§ **Exercise details**
What's needed is a full, exact retyping of the records.

*** Opening Input ***

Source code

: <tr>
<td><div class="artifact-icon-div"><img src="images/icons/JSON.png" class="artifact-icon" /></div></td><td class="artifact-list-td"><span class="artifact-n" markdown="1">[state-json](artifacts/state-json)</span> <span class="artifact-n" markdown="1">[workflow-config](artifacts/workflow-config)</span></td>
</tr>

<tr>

*** Closing Input ***

§ **Problem solution**
Source code

: <tr>
<td><div class="artifact-icon-div"><img src="images/icons/JSON.png" class="artifact-icon" /></div></td><td class="artifact-list-td"><span class="artifact-n" markdown="1">[state-json](artifacts/state-json)</span> <span class="artifact-n" markdown="1">[workflow-config](artifacts/workflow-config)</span></td>
</tr>

<tr>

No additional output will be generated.